Charlie Whitehead Blends Successful Business and Political Careers

Self-Made LegendCharlie Whitehead blends successful business and political careersBy Linda Kleindienst


There is nothing half-hearted about Charlie Whitehead. A big man with a booming voice and ready laugh, he has an enthusiasm for work and politics that’s hard to match.

Whitehead began working as a car salesman after coming home from the Korean War in 1954 and eventually developed two fruitful careers. He is a business success and can call “friend” a host of state and national political leaders, including former presidents and their advisers.

In his business life, Whitehead owned the Cook-Whitehead Ford dealership in Panama City until he finally sold it to AutoNation in 1998. On the side, he dabbled in Florida politics, a “hobby” that has seen him run successful Senate and presidential campaigns and four times get elected chairman of the Florida Democratic Party.

Born in Panama City, Whitehead grew up in the car business.

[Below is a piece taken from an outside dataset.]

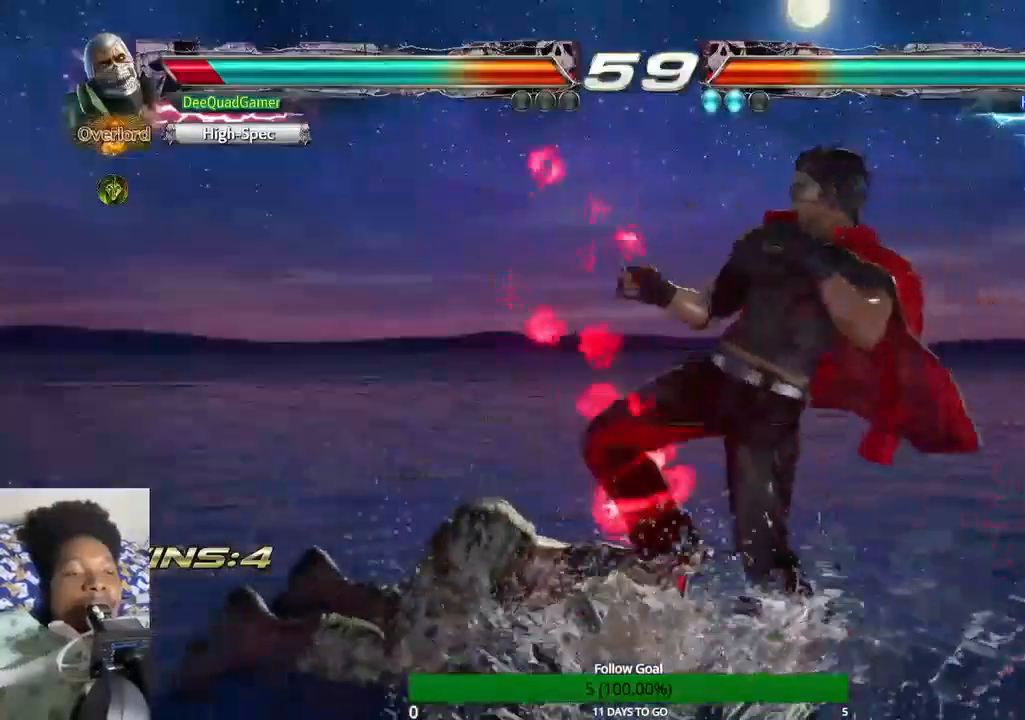
{"buttons": [], "left_stick": "center", "right_stick": "center", "events": []}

His father, a native of Washington County, was service manager at Cook Ford (which added the Whitehead name in 1960), and his uncle owned the first Chevrolet dealership in Bonifay.

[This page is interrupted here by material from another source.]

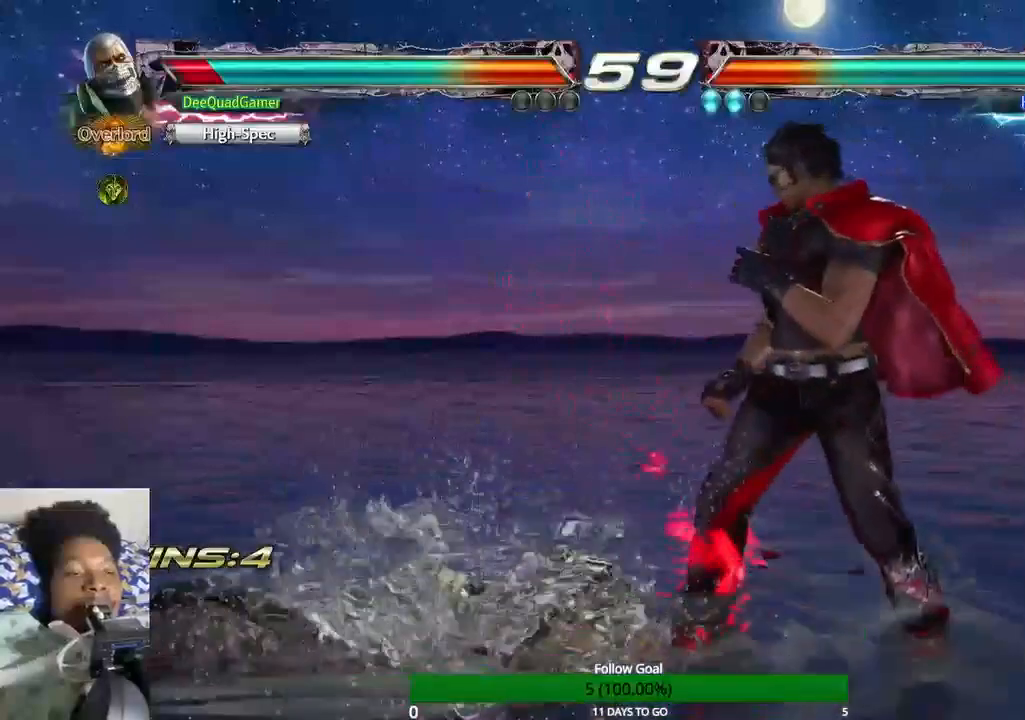
{"buttons": [], "left_stick": "center", "right_stick": "center", "events": []}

“I went to the University of Miami in 1950, but then the Korean War started,” he recalls. “You either joined the Navy or were drafted by the Army, so I went in the Navy.” He served as an electronics technician and radar observer for the AD-4 Skyraiders, dive bombers assigned to the aircraft carrier USS Philippine Sea.

Whitehead planned to go back to school on his return but went to the Ford dealership for a job instead.

“I got successful, put school off for a year, made good money and just didn’t go back,” he says. “I liked what I was doing.”

A lifelong Democrat born in Panama City, Whitehead made his first foray into politics by helping in the congressional campaigns of Bob Sikes in the 1960s. That got him “infatuated” with politics, and he quickly delved into his first statewide campaign by helping a relatively unknown state senator from Pensacola run for governor. Reubin Askew went on to win that race in 1970 — and Whitehead was hooked.

In 1976, he helped engineer Jimmy Carter’s surprise presidential win in Florida. Carter aide Hamilton Jordan decided that Whitehead should be the state Democratic Party chairman in time for the 1980 presidential campaign. Whitehead did win the chairmanship in April, but his party had an uphill battle in trying to defeat the Republican juggernaut led by Ronald Reagan.

“I got elected just in time for the ‘Reagan Revolution,’ ” Whitehead remembers. And Carter lost Florida.

Whitehead left the state party post in 1989, when business partner Bill Cook died. But in 2000, he was called back to help out a financially troubled political party. With the help of a friend, Bill Clinton, he raised $3 million in eight months.

Ironically, one of Whitehead’s closest friends during those years was a competitor — in politics and business. Tommy Thomas owned Thomas Chevrolet, which for many years was located just across the street from Whitehead’s Ford dealership. Thomas also happened to be chairman of the Republican Party of Florida.

“We used to use field glasses and get the license plate number of his customers, then call them up,” Whitehead says with a laugh. “He did the same thing to us.”

Bill Cramer, Thomas’ son-in-law, still runs the Chevy dealership and talks with Whitehead sometimes twice a week. He says his friend and former competitor did business the way it should be done — by being intimately involved with every aspect of it.

“He is a very astute business person and a tough competitor, but he believes in fair play,” says Cramer. “He came up the hard way. He is a self-made success.”

For youngsters entering the work force, Whitehead has some seasoned advice:

“Stay focused, have integrity. If you tell somebody you’ll do something, do it. If you can’t, then tell them why.”